Tricky issues could haunt Nats
When David Shearer was Labour Party leader and it was hard to see how voters would endorse a weakly led Labour coalition with the Greens, the Government was operating on a presumption that somehow it would win the 2014 election.
A couple of weeks into David Cunliffe's Labour leadership, it is too early to say whether the initial spring in Labour's step will be maintained. But there is no doubting the relief and optimism that Labour supporters feel at the appearance of a genuine alternative prime minister.
As a result, the clutch of complex issues facing the Government as it heads into election year, and which it might have felt confident could be handled against a demoralised Opposition, look suddenly far more dangerous.
Let's count a few.
First, there is the messy politics of housing affordability.
Asked to defend the new loan-to-value ratio (LVR) restrictions imposed from this week by the Reserve Bank, Key responded: "Like all medicines, I don't necessarily like having to swallow it either, but what is the best thing overall for the economy?"
That is a principled response, but anger among the major banks over the new restrictions is deep, while the real-life impact of the restrictions on would-be home buyers is an easy news story.
The counter argument requires imagining something that has not happened here - a sudden crash in property prices. For those with large mortgages, and with interest rates rising from next year, such a crash would be economically and socially profound in its impacts.
However, in the meantime, the policy is easily portrayed as an attack on an undeserving target - aspiring home owners. The fact that 25 other countries have LVR restrictions of some kind cuts little ice as an argument for those affected.
However, the bigger initiatives to improve housing affordability - faster resource consents, more competitive construction costs, special housing zones, accelerating the Christchurch rebuild, relaxing city boundaries, or reforming the tax system to stop rewarding property investors - are all long-term solutions that won't crystallise before a November 2014 election.
Then there is the ultrafast broadband kerfuffle.
Cunliffe, as a former telecommunications minister, is well placed to take the fight to the incumbent, Amy Adams.
Who is right in this debate depends on where you stand. If fast uptake of fibre-based broadband is the goal, then making copper wire-based services a similar price to fibre will encourage switching to fibre. But if low-earning New Zealanders need lower cost more than fibre services, then attempts to gerrymander broadband pricing are a rort.
Adams has another set of problems, in her environment portfolio, where support for changes to the Resource Management Act's balance between environmental protection and economic opportunity has evaporated.
Meanwhile, a summer of deep-sea oil drilling in the exclusive economic zone, which she also administers, will almost inevitably spark high-profile environmental activism.
Then there is the partial privatisation policy.
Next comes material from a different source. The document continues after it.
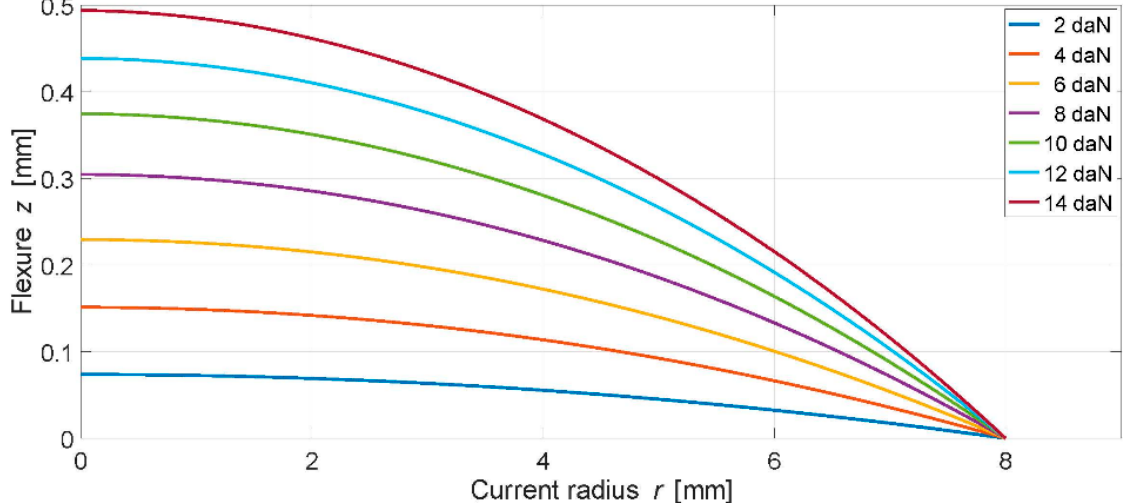
Figure 3. Flexures vs. current radius for tulip ‐ like VCM. Thickness T = t / t 0 = [ − ln( ρ ) 2 ] 1/3 for 0.0125 < ρ < 0.95 and t 0 = 300 μ m. Truncated central thickness t c = 618 μ m for ρ < 0.0125. Conical thickness for ρ > 0.95 with t ( ρ = 1) = 100 μ m.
A huge amount of political credibility rides on the success of the Meridian Energy float, measured by whether much larger numbers of small investors take shares than bought into Mighty River Power.
Lost in the mix is whether it is appropriate to sell a state-owned asset facing several factors undermining its value, ranging from a flatlining electricity market through to the Labour-Greens' intention to force cheaper power prices and lower power company profits.
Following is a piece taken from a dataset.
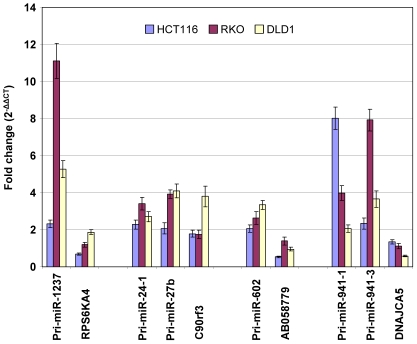
Expression analysis of putative host genes after 5-aza-dC treatment.Real-time RT-PCR analysis was carried out to assess putative host gene expression in response to 5-aza-dC treatments in HCT116 (blue), RKO (dark pink), and DLD1 (yellow). The changes in embedded miRNA expression were also plotted for side-by-side comparisons. All expressions were internally normalized to the expression levels of GAPDH, and normalized expression for each host gene and miRNA before 5-aza-dC treatments was set to 1.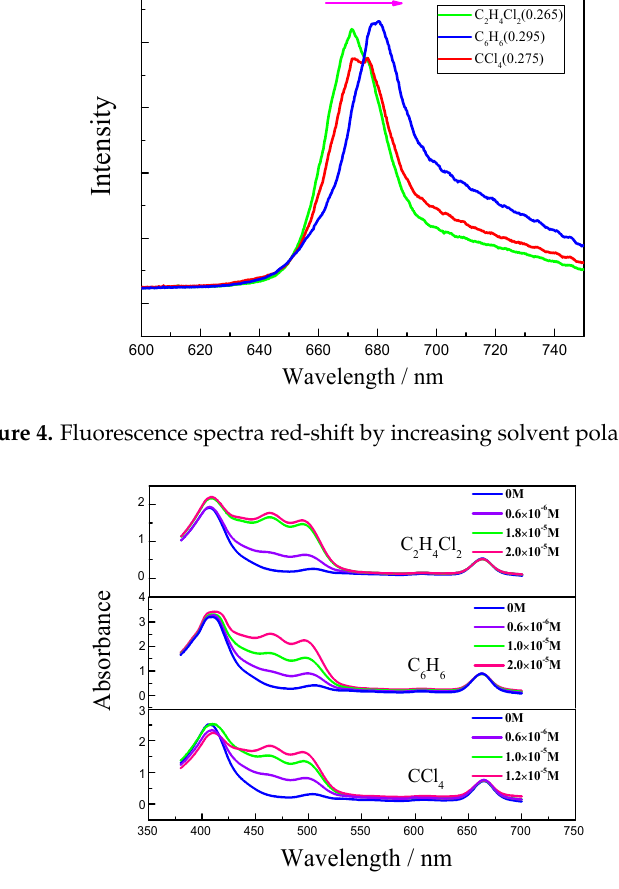
Figure 5. Absorption spectra of Chl-a and β -Car in different polarizability non-polar solvents.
Instead, huge energy has gone into ensuring the Meridian float is easy to grasp and intuitively appealing. Pitching it as a $1 "pay to play" offer is masterful, as is the instalment receipts plan.
However, the New Zealand sharemarket is looking overweight with electricity stocks, with Meridian already weighing on Contact Energy and Mighty River Power shares. It is a moot point whether a partial sale of Genesis Energy is achievable in the first half of election year.
In case it is not, work is under way now on scenarios to break-up rather than float Genesis.
That would get the Government the cash it wants and make it more difficult to implement the Labour-Green's power policy.
With Genesis still 100 per cent state-owned, it could become the electricity sector's answer to Kiwibank, giving the rest of the power sector a run for its money while facing fewer commercial disciplines. But it wouldn't be popular. Of course, against these and other problems is the increasingly robust economy.
But National cannot rely on a feel-good factor to get the party over the line next year. In the past, voters have proven more willing to take a chance on Labour, which rates below National as an economic manager, when times are good.
As we approach the end of the year, widespread assumptions in the business community that there is no likelihood of the Government changing next year are fading. That means taking the Opposition seriously again - and that alone puts Labour back in the game.